To move to Prisma, change one line — useClass: PrismaUserRepository — and update the imports. The service, controllers, and tests are unaffected.

Binding	Provider definition	Resolved implementation
Production	`{ provide: USER_REPOSITORY, useClass: TypeOrmUserRepository }`	TypeORM + Postgres
Alternate ORM	`{ provide: USER_REPOSITORY, useClass: PrismaUserRepository }`	Prisma client
Unit test	`{ provide: USER_REPOSITORY, useValue: fakeRepo }`	in-memory fake

Map between the ORM entity and your domain model inside the adapter. Leaking ORM-decorated classes into services quietly re-couples the domain to the database and defeats the purpose of the pattern.
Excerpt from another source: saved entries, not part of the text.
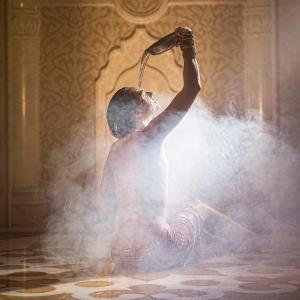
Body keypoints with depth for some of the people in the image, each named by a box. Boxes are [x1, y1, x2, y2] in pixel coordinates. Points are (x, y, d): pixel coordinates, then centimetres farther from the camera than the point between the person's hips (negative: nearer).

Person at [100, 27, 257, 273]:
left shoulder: (116, 150, 9)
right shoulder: (147, 137, -13)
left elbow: (108, 203, 15)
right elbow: (192, 87, -11)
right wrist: (188, 50, 3)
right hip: (150, 255, -7)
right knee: (200, 210, 20)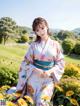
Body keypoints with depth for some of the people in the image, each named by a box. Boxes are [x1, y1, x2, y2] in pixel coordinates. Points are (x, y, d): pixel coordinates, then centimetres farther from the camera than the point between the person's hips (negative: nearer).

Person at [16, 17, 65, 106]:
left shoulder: (55, 44, 0)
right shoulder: (34, 45, 1)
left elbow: (60, 63, 1)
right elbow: (26, 62, 2)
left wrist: (50, 71, -15)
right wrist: (36, 70, -14)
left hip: (48, 78, -1)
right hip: (34, 77, 1)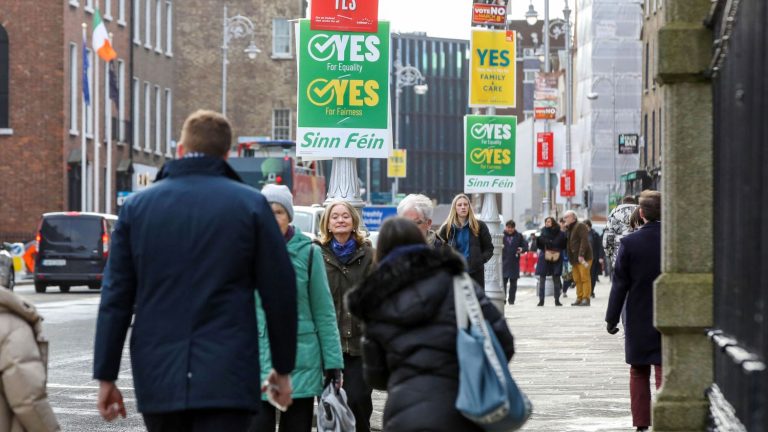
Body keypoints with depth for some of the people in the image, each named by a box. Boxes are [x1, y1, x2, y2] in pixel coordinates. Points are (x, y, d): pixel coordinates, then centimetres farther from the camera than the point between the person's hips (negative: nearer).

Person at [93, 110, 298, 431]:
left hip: (157, 379, 3)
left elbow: (116, 297, 4)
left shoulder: (137, 206, 6)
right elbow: (279, 293, 1)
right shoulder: (250, 204, 0)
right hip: (226, 379, -3)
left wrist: (106, 375, 8)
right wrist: (283, 368, 11)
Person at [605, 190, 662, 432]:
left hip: (638, 319, 0)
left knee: (639, 373, 12)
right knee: (664, 372, 1)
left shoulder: (630, 243, -9)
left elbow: (620, 284, -6)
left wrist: (612, 318, 2)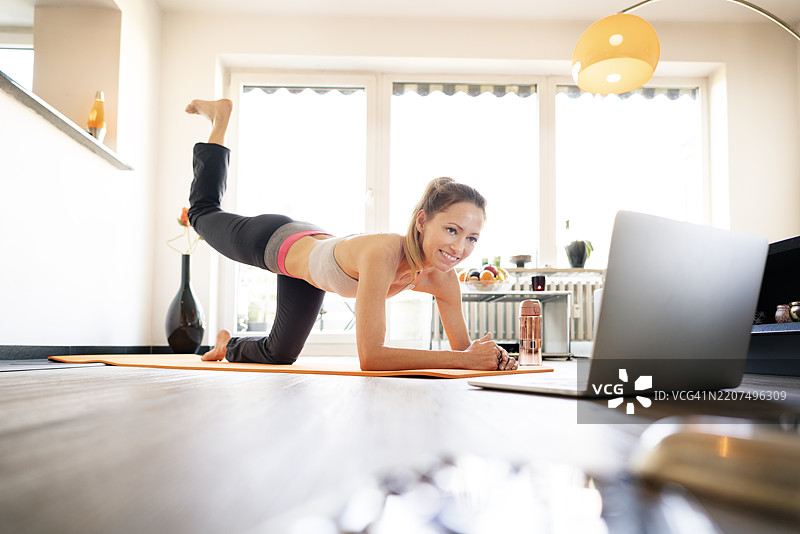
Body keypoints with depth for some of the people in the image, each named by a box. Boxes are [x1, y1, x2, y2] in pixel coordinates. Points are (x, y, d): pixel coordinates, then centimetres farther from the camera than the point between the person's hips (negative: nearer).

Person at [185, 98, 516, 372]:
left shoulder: (444, 280, -29)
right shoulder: (383, 252, -49)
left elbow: (462, 347, -16)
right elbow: (370, 357, -51)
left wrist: (489, 355, -39)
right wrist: (466, 359, -52)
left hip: (313, 248, 5)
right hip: (276, 242, -5)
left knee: (278, 355, 23)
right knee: (203, 212, 27)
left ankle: (229, 345, 56)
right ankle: (220, 118, 46)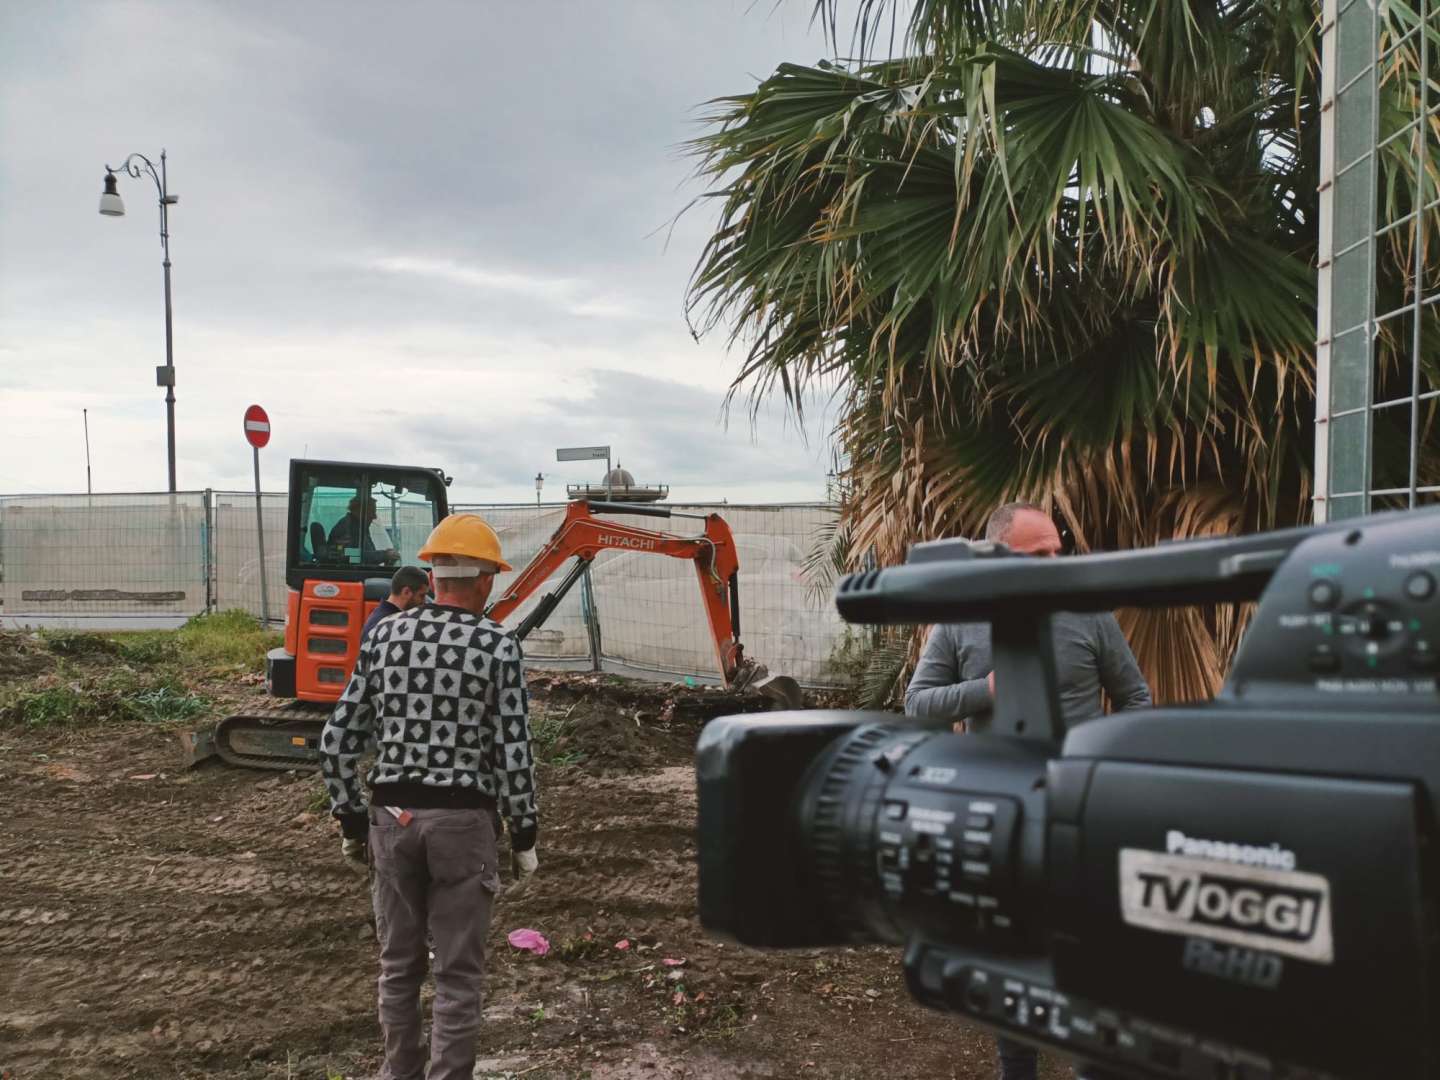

Testing without a database

Because the service depends on a token, a unit test supplies an in-memory double — no Postgres, no migrations, no Docker.

// user.service.spec.ts
import { Test } from '@nestjs/testing';
import { UserService } from './user.service';
import { UserRepository, USER_REPOSITORY } from './user.repository';

describe('UserService', () => {
  let service: UserService;
  const fakeRepo: jest.Mocked<UserRepository> = {
    findById: jest.fn(),
    findByEmail: jest.fn(),
    save: jest.fn(),
  };

  beforeEach(async () => {
    const moduleRef = await Test.createTestingModule({
      providers: [
        UserService,
        { provide: USER_REPOSITORY, useValue: fakeRepo },
      ],
    }).compile();

    service = moduleRef.get(UserService);
  });

  it('renames an existing user', async () => {
    fakeRepo.findById.mockResolvedValue({ id: '1', email: '[email protected]', displayName: 'Ada' });
    fakeRepo.save.mockImplementation(async (u) => u);

    const result = await service.rename('1', 'Ada L.');

    expect(result.displayName).toBe('Ada L.');
    expect(fakeRepo.save).toHaveBeenCalledWith(
      expect.objectContaining({ displayName: 'Ada L.' }),
    );
  });
});

Output:

 PASS  src/users/user.service.spec.ts
  UserService
    ✓ renames an existing user (5 ms)

Tests:       1 passed, 1 total

Best practices

Define the interface around the domain’s needs (findByEmail), not the ORM’s surface (findOne({ where })).
Identify each repository with a Symbol token so TypeScript interfaces survive into the runtime container.
Keep all ORM imports inside the adapter; services and controllers should never reference typeorm or @prisma/client.
Translate between persistence entities and plain domain models in the adapter to prevent decorator leakage.
Let the module own the useClass binding so swapping storage is a one-line, single-file change.
Override the token with useValue in unit tests to keep them fast and free of database I/O.
Resist adding generic find(query) methods — they re-expose ORM semantics and erode the abstraction.